Hal tersebut menjelaskan bahwa Good Environmental Governance merupakan sebuah kegiatan penting
untuk mensukseskan penggunaan sumber daya alam secara bekelanjutan dan
melindungi kualitas lingkungan. Kegiatan ini membutuhkan transparansi sistem
pada institusi lingkungan, kebijakan dan program-program yang melibatkan
masyarakat dalam merumuskan dan penerapan kebijakan-kebijakan. Selain itu,
budiati[11]
berpendapat Environmental Governance
sebagai framework pengelolaan negara melalui interaksinya dengan rakyat, dalam
rangka pengelolaan lingkungan hidup.
Elemen-elemen dalam Good
Environmental Governance menurut belbase[12]
yaitu ;
1.
Aturan Hukum (the
rule of law)
Konsep pertama dalam aturan hukun adalah agar tidak
terjadi tindakan sewenang-wenang oleh pemerintah dari aturan hukum itu sendiri
dan yang kedua adalah aturan hukum diletakkan pada fakta bahwa hukum harus
legal dan berdasarkan pada keinginan rakyat.

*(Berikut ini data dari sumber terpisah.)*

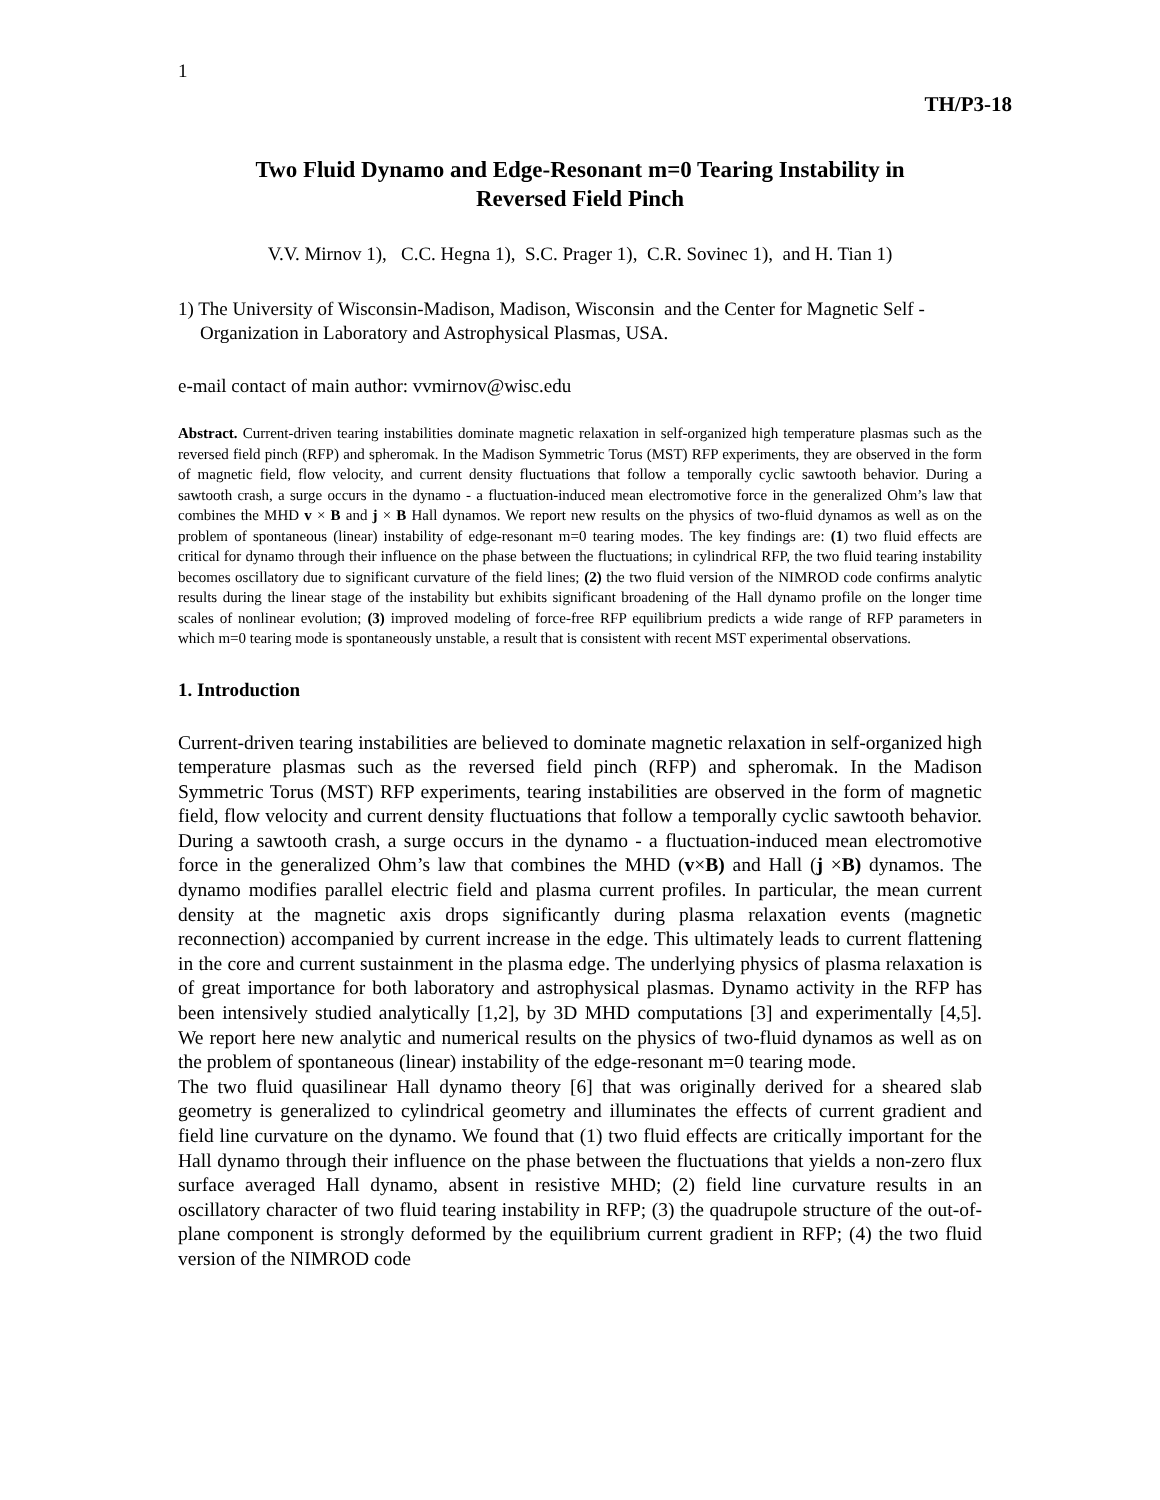1
TH/P3-18
Two Fluid Dynamo and Edge-Resonant m=0 Tearing Instability in
Reversed Field Pinch
V.V. Mirnov 1), C.C. Hegna 1), S.C. Prager 1), C.R. Sovinec 1), and H. Tian 1)
1) The University of Wisconsin-Madison, Madison, Wisconsin and the Center for Magnetic Self - Organization in Laboratory and Astrophysical Plasmas, USA.
e-mail contact of main author: vvmirnov@wisc.edu
Abstract. Current-driven tearing instabilities dominate magnetic relaxation in self-organized high temperature plasmas such as the reversed field pinch (RFP) and spheromak. In the Madison Symmetric Torus (MST) RFP experiments, they are observed in the form of magnetic field, flow velocity, and current density fluctuations that follow a temporally cyclic sawtooth behavior. During a sawtooth crash, a surge occurs in the dynamo - a fluctuation-induced mean electromotive force in the generalized Ohm’s law that combines the MHD v × B and j × B Hall dynamos. We report new results on the physics of two-fluid dynamos as well as on the problem of spontaneous (linear) instability of edge-resonant m=0 tearing modes. The key findings are: (1) two fluid effects are critical for dynamo through their influence on the phase between the fluctuations; in cylindrical RFP, the two fluid tearing instability becomes oscillatory due to significant curvature of the field lines; (2) the two fluid version of the NIMROD code confirms analytic results during the linear stage of the instability but exhibits significant broadening of the Hall dynamo profile on the longer time scales of nonlinear evolution; (3) improved modeling of force-free RFP equilibrium predicts a wide range of RFP parameters in which m=0 tearing mode is spontaneously unstable, a result that is consistent with recent MST experimental observations.
1. Introduction
Current-driven tearing instabilities are believed to dominate magnetic relaxation in self-organized high temperature plasmas such as the reversed field pinch (RFP) and spheromak. In the Madison Symmetric Torus (MST) RFP experiments, tearing instabilities are observed in the form of magnetic field, flow velocity and current density fluctuations that follow a temporally cyclic sawtooth behavior. During a sawtooth crash, a surge occurs in the dynamo - a fluctuation-induced mean electromotive force in the generalized Ohm’s law that combines the MHD (v×B) and Hall (j ×B) dynamos. The dynamo modifies parallel electric field and plasma current profiles. In particular, the mean current density at the magnetic axis drops significantly during plasma relaxation events (magnetic reconnection) accompanied by current increase in the edge. This ultimately leads to current flattening in the core and current sustainment in the plasma edge. The underlying physics of plasma relaxation is of great importance for both laboratory and astrophysical plasmas. Dynamo activity in the RFP has been intensively studied analytically [1,2], by 3D MHD computations [3] and experimentally [4,5]. We report here new analytic and numerical results on the physics of two-fluid dynamos as well as on the problem of spontaneous (linear) instability of the edge-resonant m=0 tearing mode.
The two fluid quasilinear Hall dynamo theory [6] that was originally derived for a sheared slab geometry is generalized to cylindrical geometry and illuminates the effects of current gradient and field line curvature on the dynamo. We found that (1) two fluid effects are critically important for the Hall dynamo through their influence on the phase between the fluctuations that yields a non-zero flux surface averaged Hall dynamo, absent in resistive MHD; (2) field line curvature results in an oscillatory character of two fluid tearing instability in RFP; (3) the quadrupole structure of the out-of-plane component is strongly deformed by the equilibrium current gradient in RFP; (4) the two fluid version of the NIMROD code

Dari kedua aspek tersebut dapat
dilihat bahwa aturan hukum bertujuan untuk menghindarkan terjadinya
kesewenang-wenangan oleh pemerintah atau pihak yang berkuasa tanpa
memperhatikan keinginan rakyat.
Elemen-elemen dalama aturan hukum ;
a.
Sebuah
badan legislatif yang memberlakukan undang-undang yang menghormati konstitusi
dan hak asasi manusia.
b.
Sebuah
sistem peradilan yang independen
c.
Sebuah
sistem hukum yang menjamin persamaan hak di hadapan hukum
d.
Sebuah
layanan yang mudah didapat, efektif, dan independen
e.
Sebuah
sistem penjara yang menghormati pribadi manusia
f.
Seorang
polisi pada layanan hukum
g.
Keefektifan
badan eksekutif yang mamu menegakkan hukum dan menetapkan kondisi sosial dan
ekonomi yang diperlukan bagi kehidupan di masyarakat dan tunduk pada hukum.
h.
Kemiliteran
yang berjalan dibawah kontrol sipil dengan batasan konstitusional
2.
Partisipasi dan Reperesentasi (participation and representation)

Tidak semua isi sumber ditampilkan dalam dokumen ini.